ORLANDO-This may be the best time in years for tenants needing big-box bulk distribution space of 100,000 sf or more to cut a once-in-a-lifetime deal with property owners. That is the suggestion of a new analysis by the Orlando office of Grubb & Ellis Co. of the area’s 94.6 million-sf industrial market.

Reason: There is 3.2 million sf of sublease space on the market right now, up from one million sf in July, according to a previously reported study by David Murphy, a senior broker at CB Richard Ellis Inc.

“The bottom line is that it is a great time for large users to negotiate below-market rental rates, and an uncertain time for building owners who face an extended holding period before lease up,” Grubb & Ellis’s Jeff York, vice president, real estate advisory services group, tells GlobeSt.com.
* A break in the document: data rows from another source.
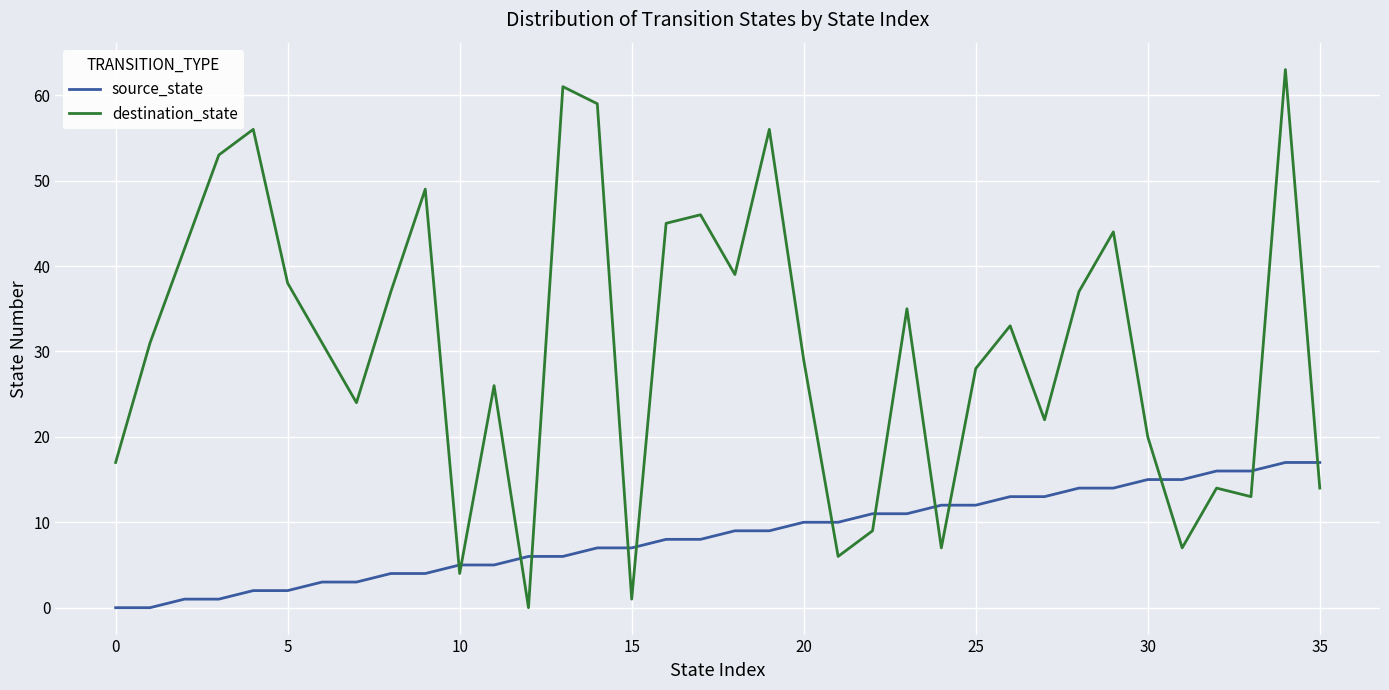

What is the maximum value shown in the chart?

63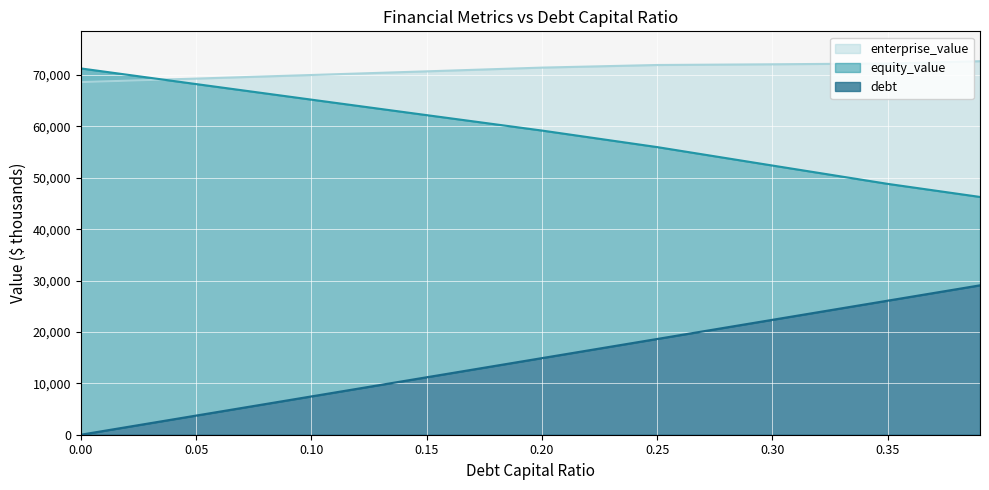

The debt series shows 11305.5 at 0.39. True or false?

False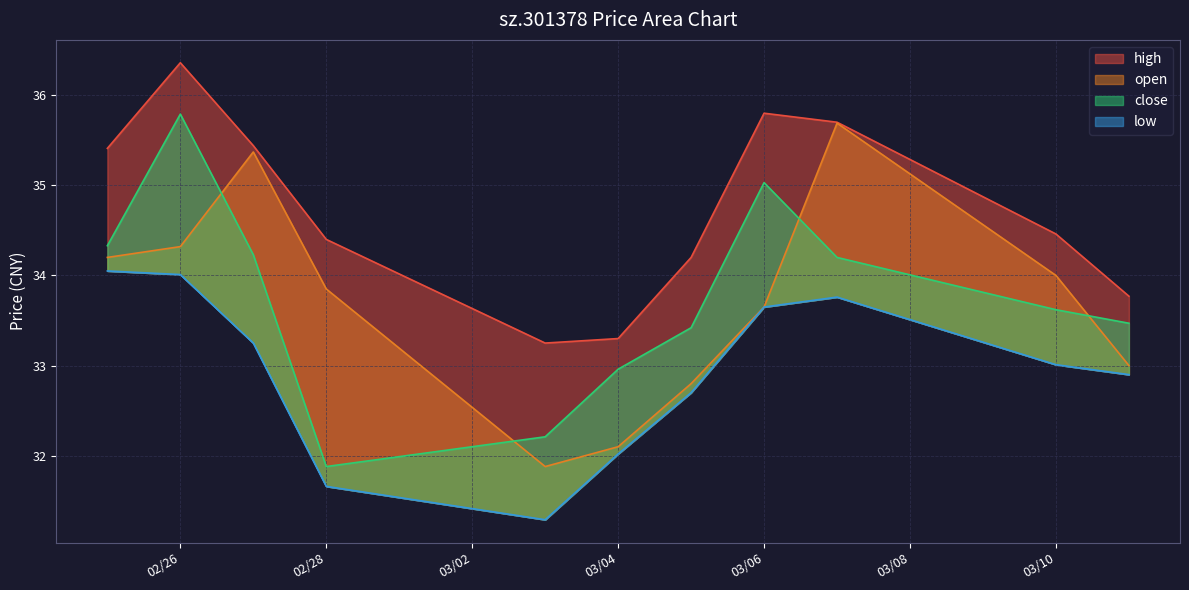

Is the value of close at 2025-03-07 greater than the value of high at 2025-02-28?

No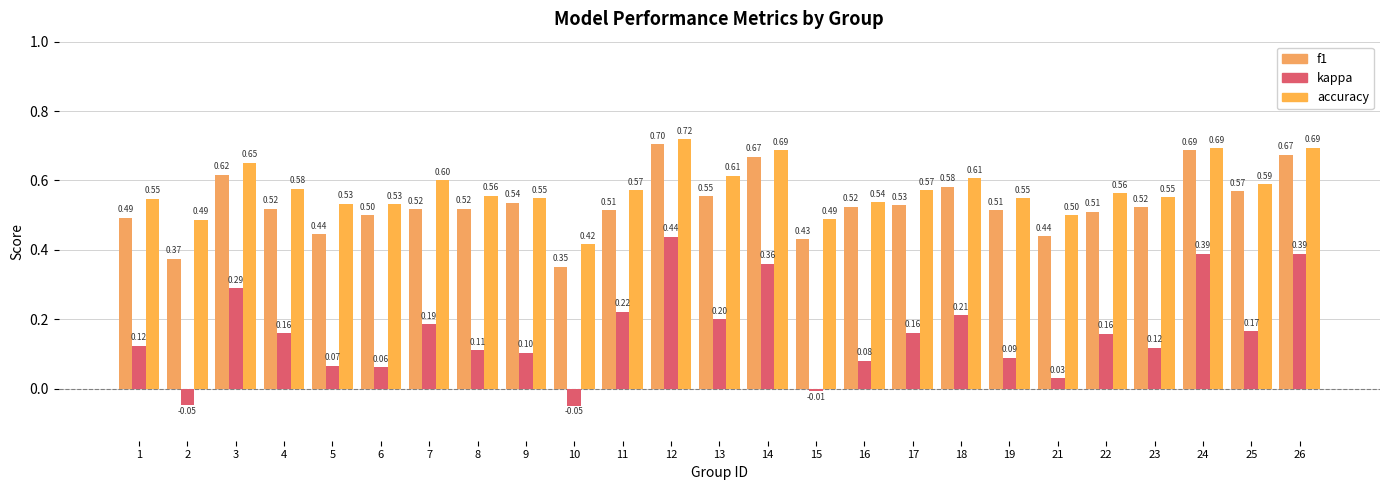

How many values in the kappa series exceed 0?

22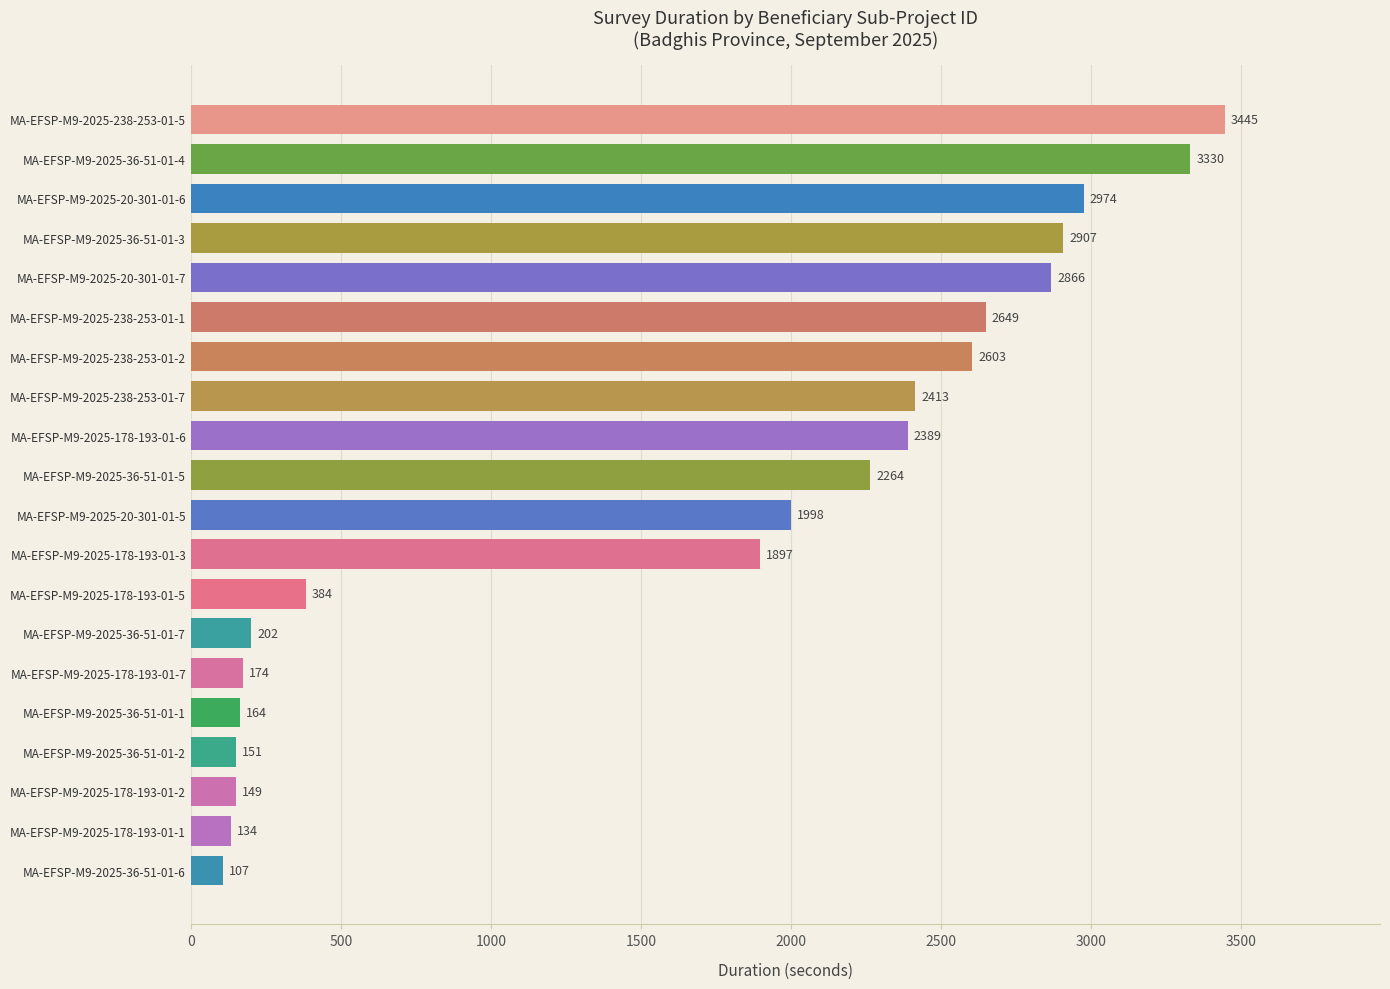

Rank the categories by value from highest to lowest.

MA-EFSP-M9-2025-238-253-01-5, MA-EFSP-M9-2025-36-51-01-4, MA-EFSP-M9-2025-20-301-01-6, MA-EFSP-M9-2025-36-51-01-3, MA-EFSP-M9-2025-20-301-01-7, MA-EFSP-M9-2025-238-253-01-1, MA-EFSP-M9-2025-238-253-01-2, MA-EFSP-M9-2025-238-253-01-7, MA-EFSP-M9-2025-178-193-01-6, MA-EFSP-M9-2025-36-51-01-5, MA-EFSP-M9-2025-20-301-01-5, MA-EFSP-M9-2025-178-193-01-3, MA-EFSP-M9-2025-178-193-01-5, MA-EFSP-M9-2025-36-51-01-7, MA-EFSP-M9-2025-178-193-01-7, MA-EFSP-M9-2025-36-51-01-1, MA-EFSP-M9-2025-36-51-01-2, MA-EFSP-M9-2025-178-193-01-2, MA-EFSP-M9-2025-178-193-01-1, MA-EFSP-M9-2025-36-51-01-6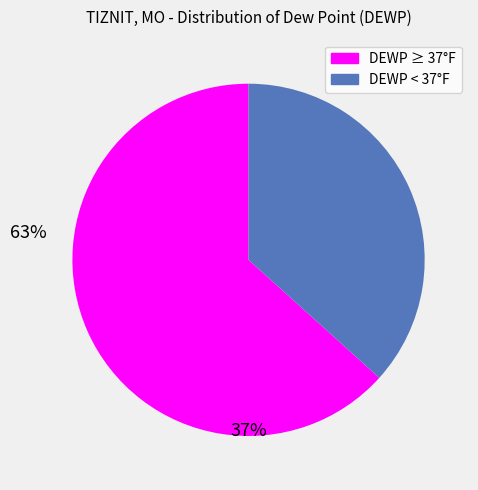

Is there any slice that represents more than half of the pie?

Yes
“While the three million sf of vacant space represents only 3% of the entire metro area industrial market, it is still a large factor to be considered,” York says.

Murphy agrees the market is providing “significant opportunities” for tenants looking to renew at existing premises or to find new space. Buthe cautions that “newer bulk and flex buildings that do not suffer from functional obsolescence are much more marketable and tend to hold their rental rates better than the second-generation product.”

Bulk distribution sublease rates are in the $3 per sf to $3.75 per sf net rental range. New bulk space runs from $3.75 per sf to $4 per sf.

Compounding the sublease volume is 900,000 sf of first-generation product competing against 2.1 million sf of second-generation space. Construction of new product has all but halted.

“Only 216,000 sf is currently under construction, representing a significant withdrawal from the market by developers,” York says.

“While the past 12 months have seen some prominent build-to-suit activity for large users, this is primarily a shifting around of tenants that have already been established within the market,” he adds. “We have seen very few deals of significance coming from out of the area, which simply is a reflection of the weakened economy.”

CBRE’s Murphy calls the pause in the construction of new speculative space “a prudent response (by developers) to current market dynamics.”

While Murphy acknowledges the sublease volume is growing, he doesn’t feel first-generation space will have a problem competing against second-generation product.

“Much of the sublease space available in the market consists of older, second-generation product,” he tells GlobeSt.com. “These buildings often suffer from one or a number of forms of functional obsolescence” such as lower clear ceiling heights, shallow truck courts, older fire protection systems.

York’s outline of 14 big-box bulk distribution properties showing amount of contiguous space available is the first analysis of its kind locally. The 14 buildings have at least 100,000 sf, dock high with a minimum ceiling height of 24 feet clear.

Murphy says the new bulk distribution space typically has 30-foot clear height, large truck courts to ease improved loading and ingress/egress, and ESFR fire protection systems.

“These buildings appeal to sophisticated tenants who require more out of their industrial space, so the new buildings continue to be viable, even against the lower cost alternatives,” the CBRE broker tells GlobeSt.com.

He says some markets, such as the 33rd Street submarket and the northwest Orlando submarket “are still robust and have fewer alternatives for opportunistic tenants” looking to cut new deals at below-market rents.

Within York’s list of 14 big-box bulk distribution space is 658,343 sf of sublease space at four different buildings. “Although there is a primary tenant still paying rent on the space, the buildings are being offered on the market as being available, typically at a discounted rate over what the primary tenant is paying,” York says.

The buildings are 10701 Central Port Dr., 555,000 sf; 901 Landstreet Rd., 460,000 sf; 2444 Tradeport Dr., 269,477 sf; Crossroads VI, 216,000 sf; 401 Tradeport Dr., 207,240 sf; 4201 and 4311 Shader Rd., 206,858 sf; 1800 and 1850 Rd., 188,468 sf; 2501 Investors Row, 180,000 sf; 8000 S. Orange Blossom Trail, 175,444 sf; 6715 Highway 27 North, 150,160 sf; 6705 Highway 27 North, 150,160 sf; 2500 Principal Row, 140,015 sf; and 7469 Kingspointe Pkwy., 128,000 sf.

CBRE’s Murphy isn’t disheartened by the volume of available sublease product, however.

“We are bullish on the Central Florida industrial market moving forward and expect to see a return of development as the industrial climate improves,” he tells GlobeSt.com.